Hans Joachim Schellnhuber, direktur emeritus dari Institut Potsdam untuk Penelitian Dampak Iklim (PIK), mengungkapkan hal tersebut saat berkunjung ke Kementerian Sains dan Teknologi (Kementrian Sains dan Teknologi) di Taipei, di mana ia bertemu dengan Menteri Chen Liang-gee (陳良基) untuk membahas pertukaran dengan Taiwan tentang masalah perubahan iklim.

Lokasi geografis Taiwan dan kerentanan terhadap bencana alam menjadikannya tempat yang ideal untuk penelitian iklim bagi Jerman, sebagai negara di Eropa yang unggul dalam pengembangan energi terbarukan, kata Schellnhuber.

Chen menanggapi bahwa Taiwan pasti dapat belajar dari Jerman untuk membantu mendorong pembangunan berkelanjutan.

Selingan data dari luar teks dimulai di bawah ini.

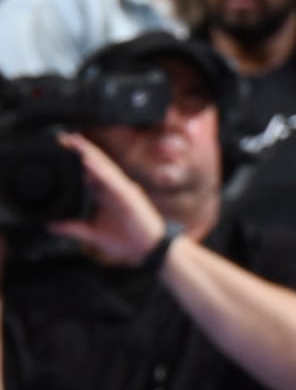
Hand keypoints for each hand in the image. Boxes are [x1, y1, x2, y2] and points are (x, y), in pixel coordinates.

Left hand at [49, 133, 166, 267]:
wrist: (150, 251)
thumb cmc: (128, 241)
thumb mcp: (93, 235)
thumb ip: (73, 228)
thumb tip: (51, 225)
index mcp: (106, 195)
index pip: (89, 173)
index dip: (75, 161)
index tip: (59, 150)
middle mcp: (115, 189)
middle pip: (96, 165)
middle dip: (80, 151)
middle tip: (63, 138)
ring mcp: (123, 190)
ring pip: (104, 168)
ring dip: (90, 154)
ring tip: (74, 142)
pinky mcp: (129, 197)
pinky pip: (113, 180)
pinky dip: (100, 171)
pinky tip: (89, 162)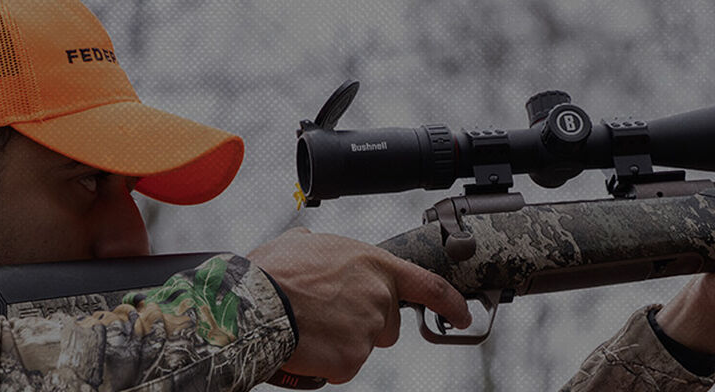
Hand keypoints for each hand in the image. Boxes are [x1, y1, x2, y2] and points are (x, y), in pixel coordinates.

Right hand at [248, 228, 471, 383]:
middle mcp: (379, 297)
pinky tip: (307, 344)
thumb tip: (312, 243)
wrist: (252, 303)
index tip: (463, 315)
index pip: (428, 286)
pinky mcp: (354, 359)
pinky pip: (344, 367)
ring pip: (362, 346)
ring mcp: (369, 330)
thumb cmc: (272, 272)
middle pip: (387, 325)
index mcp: (374, 265)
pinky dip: (326, 362)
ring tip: (309, 325)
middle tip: (327, 315)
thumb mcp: (302, 243)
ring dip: (341, 341)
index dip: (450, 303)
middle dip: (364, 325)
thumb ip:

Taiwan terbuka untuk berkolaborasi dalam berbagai masalah transisi energi, termasuk berbagi pengetahuan dan pengalaman tentang kebijakan energi, manajemen dan teknologi, serta promosi energi bersih, tutur Chen.

Schellnhuber kemudian mengunjungi Pusat Sains dan Teknologi Nasional untuk Pengurangan Bencana di Taipei, di mana dia mendapatkan informasi tentang upaya Taiwan dalam pengurangan bencana dan kesiapsiagaan darurat.

Pengalaman Taiwan dalam hal ini adalah pelajaran yang berharga bagi masyarakat internasional, katanya.